Miliki Fungsi Penyembuhan hingga Ekonomi, Lima Keris Pusaka Pura Ulun Danu Batur Dipasupati

Sabtu, 17 Oktober 2020 16:44 WIB

Penulis:Bambang Susilo

BANGLI – Tepat pada hari Tilem Kapat, masyarakat Desa Adat Batur bersama Maha Samaya Warga Pande melaksanakan upacara pasupati keris pusaka Pura Ulun Danu Batur.
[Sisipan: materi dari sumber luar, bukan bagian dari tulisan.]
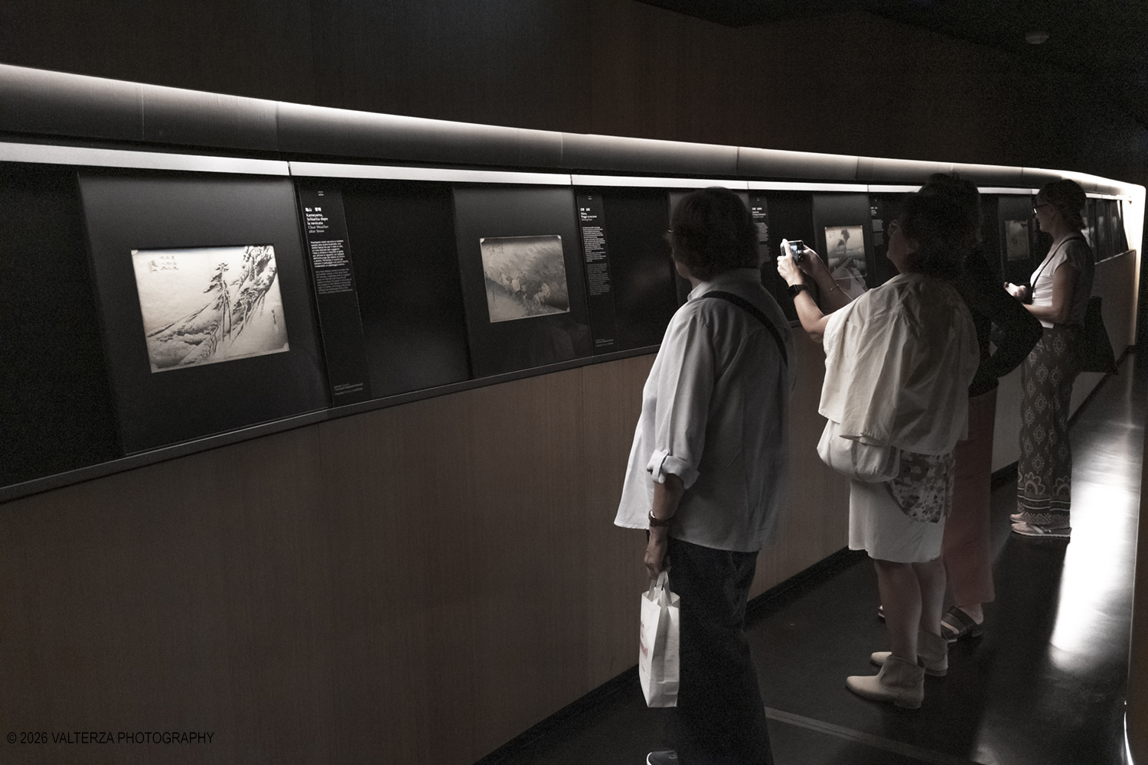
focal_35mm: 30
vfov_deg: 43.6
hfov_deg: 61.9
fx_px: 957
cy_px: 382
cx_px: 574
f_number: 4
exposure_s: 1/125
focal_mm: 20.2
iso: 6400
Upacara sakral yang menjadi pertanda disahkannya pusaka tersebut menjadi akhir dari rangkaian proses pembuatan yang memakan waktu selama setahun lamanya.

Pangemong Pura Ulun Danu Batur, Jero Gede Batur Duhuran, di Pura Perapen Pingit, Desa Adat Batur Jumat (16/10/2020) menjelaskan, kelima keris pusaka tersebut dibuat pihaknya sebagai sarana menunjang pelaksanaan ritual di Pura Kahyangan Rwa Bhineda tersebut. Adapun pusaka yang dipasupati meliputi lima bilah keris dan 10 mata tombak sakelepek.

“Pembuatan lima bilah keris pusaka ini kami lakukan untuk mendukung pelaksanaan ritual di Pura Ulun Danu Batur. Saat kami menyatakan rencana ini kepada Warga Pande, ternyata gagasan itu disambut dengan sangat baik. Setelah dirancang sedemikian rupa, akhirnya pembuatannya kami mulai dari Tilem Kapat tahun lalu,” tutur Jero Gede Duhuran.

Lima bilah keris pusaka tersebut dibuat langsung di Pura Perapen Pingit Batur yang notabene merupakan situs sakral perapen atau pandai besi di kawasan Kaldera Batur. Pura yang terletak di Bukit Sampian Wani di kaki Gunung Batur ini merupakan satu dari 11 Pura Pasanakan Ida Bhatari Sakti Batur, dimana tirtanya yang berasal dari panas bumi merupakan satu dari Tirta Solas Bhatari Batur. “Proses pembuatannya dilakukan oleh Warga Pande di sini (Pura Perapen, red), kecuali mata tombak pangiringnya,” imbuhnya.

Setelah dipasupati, keris pusaka itu diberi abhiseka atau gelar sesuai dengan bentuk dan fungsinya. Abhiseka keris-keris tersebut yakni Ki Wangi Kumukus, Ki Tungtung Bayu, Ki Banyu Milir, Ki Guna Tala, dan Ki Lebur Geni. Ki Wangi Kumukus berbentuk keris luk 11, Ki Tuntung Bayu berbentuk keris luk 9, Ki Banyu Milir berbentuk keris luk 7, Ki Guna Tala berbentuk kadga beneng, dan Ki Lebur Geni berbentuk kadga pedang.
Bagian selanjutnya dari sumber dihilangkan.